WHAT TO DO:
a) Reproduce the passage of the Arpaio article that begins with the words "(Reuters) – Joe" and ends after "the U.S. Senate.", substituting "social media" for "Twitter".
b) Answer these questions from the Arpaio article:
(i) What office did Arpaio formerly hold, and in which state?
(ii) On which platform did Arpaio announce his run?
(iii) What is the Republican edge in the U.S. Senate?
c) In the Arpaio article, rewrite the paragraph beginning "His candidacy added a twist" more concisely, keeping its main facts.

EXERCISE TEXT:
========================

Ex-Arizona sheriff Arpaio says he will run for Senate

(Reuters) – Joe Arpaio, a former Arizona sheriff known for his tough stance on illegal immigration and a close ally of President Donald Trump, said on Tuesday he would run for the U.S. Senate to replace Trump critic Jeff Flake, a fellow Republican who is retiring.

“I am running for the U.S. Senate from the Great State of Arizona, for one unwavering reason: to support the agenda and policies of President Donald Trump in his mission to Make America Great Again,” Arpaio said on Twitter.

He promised in an email to supporters that he would represent “a conservative vote” on which Trump, a fellow Republican, could count.

His candidacy added a twist to the hopes of the Democratic Party in one of only two Republican-held Senate seats Democrats see as possible to flip in November’s midterm elections. Republicans hold a 51-49 edge in the U.S. Senate.

========================

RECORDS:
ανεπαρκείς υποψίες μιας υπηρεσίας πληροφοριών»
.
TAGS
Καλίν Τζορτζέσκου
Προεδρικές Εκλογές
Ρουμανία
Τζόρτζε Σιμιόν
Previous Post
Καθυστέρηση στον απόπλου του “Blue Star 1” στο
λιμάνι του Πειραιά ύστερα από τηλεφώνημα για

========================

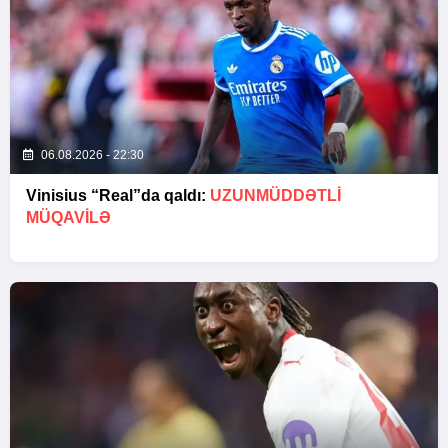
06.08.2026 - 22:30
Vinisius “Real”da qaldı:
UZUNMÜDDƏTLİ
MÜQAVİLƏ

========================

RESPONSES BY TASK:
a)
(Reuters) – Joe Arpaio, a former Arizona sheriff known for his tough stance on illegal immigration and a close ally of President Donald Trump, said on Tuesday he would run for the U.S. Senate to replace Trump critic Jeff Flake, a fellow Republican who is retiring.

“I am running for the U.S. Senate from the Great State of Arizona, for one unwavering reason: to support the agenda and policies of President Donald Trump in his mission to Make America Great Again,” Arpaio said on social media.

He promised in an email to supporters that he would represent “a conservative vote” on which Trump, a fellow Republican, could count.

His candidacy added a twist to the hopes of the Democratic Party in one of only two Republican-held Senate seats Democrats see as possible to flip in November’s midterm elections. Republicans hold a 51-49 edge in the U.S. Senate.

b)
(i) He was a sheriff in Arizona.
(ii) Twitter.
(iii) 51-49.

c) Arpaio's candidacy complicated Democratic hopes for one of only two Republican-held Senate seats that Democrats consider possible to flip in November's midterm elections. Republicans lead the U.S. Senate 51-49.